● **YOUR TASK**
Would you return the data below exactly as it stands, with every picture left out?

(Plain-text document sources)
------------------------------------------------
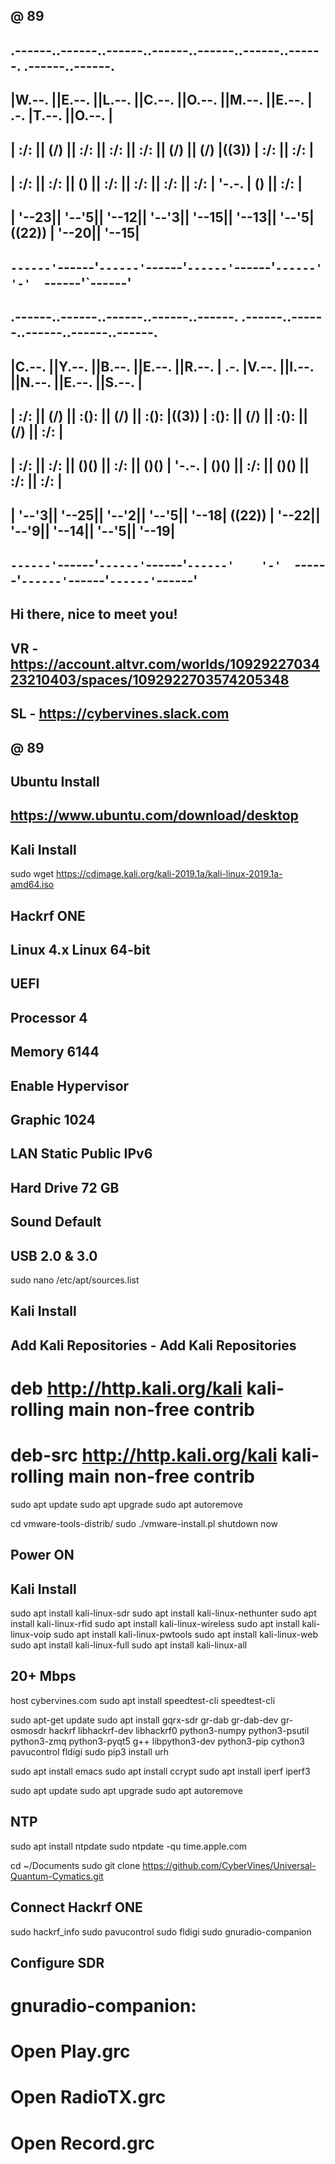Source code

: ## @ 89

## .------..------..------..------..------..------..------.         .------..------.        
## |W.--. ||E.--. ||L.--. ||C.--. ||O.--. ||M.--. ||E.--. | .-.     |T.--. ||O.--. |        
## | :/\: || (\/) || :/\: || :/\: || :/\: || (\/) || (\/) |((3))    | :/\: || :/\: |        
## | :\/: || :\/: || (__) || :\/: || :\/: || :\/: || :\/: | '-.-.   | (__) || :\/: |        
## | '--23|| '--'5|| '--12|| '--'3|| '--15|| '--13|| '--'5|  ((22)) | '--20|| '--15|        
## `------'`------'`------'`------'`------'`------'`------'    '-'  `------'`------'        
## .------..------..------..------..------.         .------..------..------..------..------.
## |C.--. ||Y.--. ||B.--. ||E.--. ||R.--. | .-.     |V.--. ||I.--. ||N.--. ||E.--. ||S.--. |
## | :/\: || (\/) || :(): || (\/) || :(): |((3))    | :(): || (\/) || :(): || (\/) || :/\: |
## | :\/: || :\/: || ()() || :\/: || ()() | '-.-.   | ()() || :\/: || ()() || :\/: || :\/: |
## | '--'3|| '--25|| '--'2|| '--'5|| '--18|  ((22)) | '--22|| '--'9|| '--14|| '--'5|| '--19|
## `------'`------'`------'`------'`------'    '-'  `------'`------'`------'`------'`------'

## Hi there, nice to meet you!

## VR - https://account.altvr.com/worlds/1092922703423210403/spaces/1092922703574205348

## SL - https://cybervines.slack.com

## @ 89

## Ubuntu Install 
## https://www.ubuntu.com/download/desktop

## Kali Install
sudo wget https://cdimage.kali.org/kali-2019.1a/kali-linux-2019.1a-amd64.iso

## Hackrf ONE
## Linux 4.x Linux 64-bit
## UEFI
## Processor 4
## Memory 6144
## Enable Hypervisor
## Graphic 1024
## LAN Static Public IPv6
## Hard Drive 72 GB
## Sound Default
## USB 2.0 & 3.0

sudo nano /etc/apt/sources.list

## Kali Install
## Add Kali Repositories - Add Kali Repositories
# deb http://http.kali.org/kali kali-rolling main non-free contrib
# deb-src http://http.kali.org/kali kali-rolling main non-free contrib

sudo apt update
sudo apt upgrade
sudo apt autoremove 

cd vmware-tools-distrib/
sudo ./vmware-install.pl 
shutdown now

## Power ON

## Kali Install
sudo apt install kali-linux-sdr
sudo apt install kali-linux-nethunter 
sudo apt install kali-linux-rfid 
sudo apt install kali-linux-wireless 
sudo apt install kali-linux-voip
sudo apt install kali-linux-pwtools 
sudo apt install kali-linux-web
sudo apt install kali-linux-full
sudo apt install kali-linux-all

## 20+ Mbps
host cybervines.com
sudo apt install speedtest-cli
speedtest-cli

sudo apt-get update
sudo apt install gqrx-sdr gr-dab gr-dab-dev gr-osmosdr hackrf libhackrf-dev libhackrf0 python3-numpy python3-psutil python3-zmq python3-pyqt5 g++ libpython3-dev python3-pip cython3 pavucontrol fldigi
sudo pip3 install urh

sudo apt install emacs
sudo apt install ccrypt
sudo apt install iperf iperf3 

sudo apt update
sudo apt upgrade
sudo apt autoremove 

## NTP
sudo apt install ntpdate
sudo ntpdate -qu time.apple.com

cd ~/Documents
sudo git clone https://github.com/CyberVines/Universal-Quantum-Cymatics.git

## Connect Hackrf ONE
sudo hackrf_info 
sudo pavucontrol
sudo fldigi
sudo gnuradio-companion

## Configure SDR
# gnuradio-companion:
# Open Play.grc
# Open RadioTX.grc
# Open Record.grc
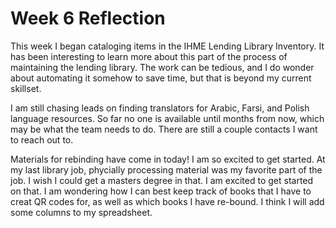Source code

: # Week 6 Reflection

This week I began cataloging items in the IHME Lending Library Inventory. It has been interesting to learn more about this part of the process of maintaining the lending library. The work can be tedious, and I do wonder about automating it somehow to save time, but that is beyond my current skillset.

I am still chasing leads on finding translators for Arabic, Farsi, and Polish language resources. So far no one is available until months from now, which may be what the team needs to do. There are still a couple contacts I want to reach out to.

Materials for rebinding have come in today! I am so excited to get started. At my last library job, phycially processing material was my favorite part of the job. I wish I could get a masters degree in that. I am excited to get started on that. I am wondering how I can best keep track of books that I have to creat QR codes for, as well as which books I have re-bound. I think I will add some columns to my spreadsheet.
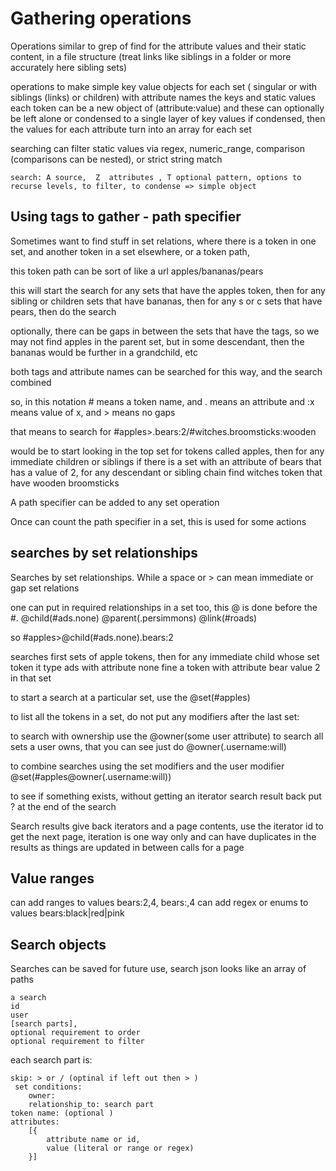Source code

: # Gathering operations

Operations similar to grep of find for the attribute values and their static content, in a file structure (treat links like siblings in a folder or more accurately here sibling sets)

operations to make simple key value objects for each set ( singular or with siblings (links) or children) with attribute names the keys and static values
each token can be a new object of (attribute:value) and these can optionally be left alone or condensed to a single layer of key values
if condensed, then the values for each attribute turn into an array for each set

searching can filter static values via regex, numeric_range, comparison (comparisons can be nested), or strict string match

    search: A source,  Z  attributes , T optional pattern, options to recurse levels, to filter, to condense => simple object

## Using tags to gather - path specifier

Sometimes want to find stuff in set relations, where there is a token in one set, and another token in a set elsewhere, or a token path,

this token path can be sort of like a url apples/bananas/pears

this will start the search for any sets that have the apples token, then for any sibling or children sets that have bananas, then for any s or c sets that have pears, then do the search

optionally, there can be gaps in between the sets that have the tags, so we may not find apples in the parent set, but in some descendant, then the bananas would be further in a grandchild, etc

both tags and attribute names can be searched for this way, and the search combined

so, in this notation # means a token name, and . means an attribute and :x means value of x, and > means no gaps

that means to search for #apples>.bears:2/#witches.broomsticks:wooden

would be to start looking in the top set for tokens called apples,
then for any immediate children or siblings if there is a set with an attribute of bears that has a value of 2,
for any descendant or sibling chain find witches token that have wooden broomsticks

A path specifier can be added to any set operation

Once can count the path specifier in a set, this is used for some actions

## searches by set relationships

Searches by set relationships. While a space or > can mean immediate or gap set relations

one can put in required relationships in a set too, this @ is done before the #.
@child(#ads.none) @parent(.persimmons) @link(#roads)

so #apples>@child(#ads.none).bears:2

searches first sets of apple tokens, then for any immediate child whose set token it type ads with attribute none fine a token with attribute bear value 2 in that set

to start a search at a particular set, use the @set(#apples)

to list all the tokens in a set, do not put any modifiers after the last set:


to search with ownership use the @owner(some user attribute)
to search all sets a user owns, that you can see just do @owner(.username:will)

to combine searches using the set modifiers and the user modifier
@set(#apples@owner(.username:will))


to see if something exists, without getting an iterator search result back put ? at the end of the search

Search results give back iterators and a page contents, use the iterator id to get the next page,
iteration is one way only and can have duplicates in the results as things are updated in between calls for a page

## Value ranges
 can add ranges to values bears:2,4, bears:,4 
 can add regex or enums to values bears:black|red|pink


## Search objects

Searches can be saved for future use, search json looks like an array of paths

    a search
    id
    user
    [search parts],
    optional requirement to order
    optional requirement to filter

each search part is:
        
    skip: > or / (optinal if left out then > )
     set conditions:
        owner:
        relationship_to: search part
    token name: (optional )
    attributes:
        [{
            attribute name or id,
            value (literal or range or regex)
        }]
------------------------------------------------
● **ANSWER SECTION**
Source code

: ## @ 89

## .------..------..------..------..------..------..------.         .------..------.        
## |W.--. ||E.--. ||L.--. ||C.--. ||O.--. ||M.--. ||E.--. | .-.     |T.--. ||O.--. |        
## | :/\: || (\/) || :/\: || :/\: || :/\: || (\/) || (\/) |((3))    | :/\: || :/\: |        
## | :\/: || :\/: || (__) || :\/: || :\/: || :\/: || :\/: | '-.-.   | (__) || :\/: |        
## | '--23|| '--'5|| '--12|| '--'3|| '--15|| '--13|| '--'5|  ((22)) | '--20|| '--15|        
## `------'`------'`------'`------'`------'`------'`------'    '-'  `------'`------'        
## .------..------..------..------..------.         .------..------..------..------..------.
## |C.--. ||Y.--. ||B.--. ||E.--. ||R.--. | .-.     |V.--. ||I.--. ||N.--. ||E.--. ||S.--. |
## | :/\: || (\/) || :(): || (\/) || :(): |((3))    | :(): || (\/) || :(): || (\/) || :/\: |
## | :\/: || :\/: || ()() || :\/: || ()() | '-.-.   | ()() || :\/: || ()() || :\/: || :\/: |
## | '--'3|| '--25|| '--'2|| '--'5|| '--18|  ((22)) | '--22|| '--'9|| '--14|| '--'5|| '--19|
## `------'`------'`------'`------'`------'    '-'  `------'`------'`------'`------'`------'

## Hi there, nice to meet you!

## VR - https://account.altvr.com/worlds/1092922703423210403/spaces/1092922703574205348

## SL - https://cybervines.slack.com

## @ 89

## Ubuntu Install 
## https://www.ubuntu.com/download/desktop

## Kali Install
sudo wget https://cdimage.kali.org/kali-2019.1a/kali-linux-2019.1a-amd64.iso

## Hackrf ONE
## Linux 4.x Linux 64-bit
## UEFI
## Processor 4
## Memory 6144
## Enable Hypervisor
## Graphic 1024
## LAN Static Public IPv6
## Hard Drive 72 GB
## Sound Default
## USB 2.0 & 3.0

sudo nano /etc/apt/sources.list

## Kali Install
## Add Kali Repositories - Add Kali Repositories
# deb http://http.kali.org/kali kali-rolling main non-free contrib
# deb-src http://http.kali.org/kali kali-rolling main non-free contrib

sudo apt update
sudo apt upgrade
sudo apt autoremove 

cd vmware-tools-distrib/
sudo ./vmware-install.pl 
shutdown now

## Power ON

## Kali Install
sudo apt install kali-linux-sdr
sudo apt install kali-linux-nethunter 
sudo apt install kali-linux-rfid 
sudo apt install kali-linux-wireless 
sudo apt install kali-linux-voip
sudo apt install kali-linux-pwtools 
sudo apt install kali-linux-web
sudo apt install kali-linux-full
sudo apt install kali-linux-all

## 20+ Mbps
host cybervines.com
sudo apt install speedtest-cli
speedtest-cli

sudo apt-get update
sudo apt install gqrx-sdr gr-dab gr-dab-dev gr-osmosdr hackrf libhackrf-dev libhackrf0 python3-numpy python3-psutil python3-zmq python3-pyqt5 g++ libpython3-dev python3-pip cython3 pavucontrol fldigi
sudo pip3 install urh

sudo apt install emacs
sudo apt install ccrypt
sudo apt install iperf iperf3 

sudo apt update
sudo apt upgrade
sudo apt autoremove 

## NTP
sudo apt install ntpdate
sudo ntpdate -qu time.apple.com

cd ~/Documents
sudo git clone https://github.com/CyberVines/Universal-Quantum-Cymatics.git

## Connect Hackrf ONE
sudo hackrf_info 
sudo pavucontrol
sudo fldigi
sudo gnuradio-companion

## Configure SDR
# gnuradio-companion:
# Open Play.grc
# Open RadioTX.grc
# Open Record.grc
Source code

: # Week 6 Reflection

This week I began cataloging items in the IHME Lending Library Inventory. It has been interesting to learn more about this part of the process of maintaining the lending library. The work can be tedious, and I do wonder about automating it somehow to save time, but that is beyond my current skillset.

I am still chasing leads on finding translators for Arabic, Farsi, and Polish language resources. So far no one is available until months from now, which may be what the team needs to do. There are still a couple contacts I want to reach out to.

Materials for rebinding have come in today! I am so excited to get started. At my last library job, phycially processing material was my favorite part of the job. I wish I could get a masters degree in that. I am excited to get started on that. I am wondering how I can best keep track of books that I have to creat QR codes for, as well as which books I have re-bound. I think I will add some columns to my spreadsheet.
Source code

: # Gathering operations

Operations similar to grep of find for the attribute values and their static content, in a file structure (treat links like siblings in a folder or more accurately here sibling sets)

operations to make simple key value objects for each set ( singular or with siblings (links) or children) with attribute names the keys and static values
each token can be a new object of (attribute:value) and these can optionally be left alone or condensed to a single layer of key values
if condensed, then the values for each attribute turn into an array for each set

searching can filter static values via regex, numeric_range, comparison (comparisons can be nested), or strict string match

    search: A source,  Z  attributes , T optional pattern, options to recurse levels, to filter, to condense => simple object

## Using tags to gather - path specifier

Sometimes want to find stuff in set relations, where there is a token in one set, and another token in a set elsewhere, or a token path,

this token path can be sort of like a url apples/bananas/pears

this will start the search for any sets that have the apples token, then for any sibling or children sets that have bananas, then for any s or c sets that have pears, then do the search

optionally, there can be gaps in between the sets that have the tags, so we may not find apples in the parent set, but in some descendant, then the bananas would be further in a grandchild, etc

both tags and attribute names can be searched for this way, and the search combined

so, in this notation # means a token name, and . means an attribute and :x means value of x, and > means no gaps

that means to search for #apples>.bears:2/#witches.broomsticks:wooden

would be to start looking in the top set for tokens called apples,
then for any immediate children or siblings if there is a set with an attribute of bears that has a value of 2,
for any descendant or sibling chain find witches token that have wooden broomsticks

A path specifier can be added to any set operation

Once can count the path specifier in a set, this is used for some actions

## searches by set relationships

Searches by set relationships. While a space or > can mean immediate or gap set relations

one can put in required relationships in a set too, this @ is done before the #.
@child(#ads.none) @parent(.persimmons) @link(#roads)

so #apples>@child(#ads.none).bears:2

searches first sets of apple tokens, then for any immediate child whose set token it type ads with attribute none fine a token with attribute bear value 2 in that set

to start a search at a particular set, use the @set(#apples)

to list all the tokens in a set, do not put any modifiers after the last set:


to search with ownership use the @owner(some user attribute)
to search all sets a user owns, that you can see just do @owner(.username:will)

to combine searches using the set modifiers and the user modifier
@set(#apples@owner(.username:will))


to see if something exists, without getting an iterator search result back put ? at the end of the search

Search results give back iterators and a page contents, use the iterator id to get the next page,
iteration is one way only and can have duplicates in the results as things are updated in between calls for a page

## Value ranges
 can add ranges to values bears:2,4, bears:,4 
 can add regex or enums to values bears:black|red|pink


## Search objects

Searches can be saved for future use, search json looks like an array of paths

    a search
    id
    user
    [search parts],
    optional requirement to order
    optional requirement to filter

each search part is:
        
    skip: > or / (optinal if left out then > )
     set conditions:
        owner:
        relationship_to: search part
    token name: (optional )
    attributes:
        [{
            attribute name or id,
            value (literal or range or regex)
        }]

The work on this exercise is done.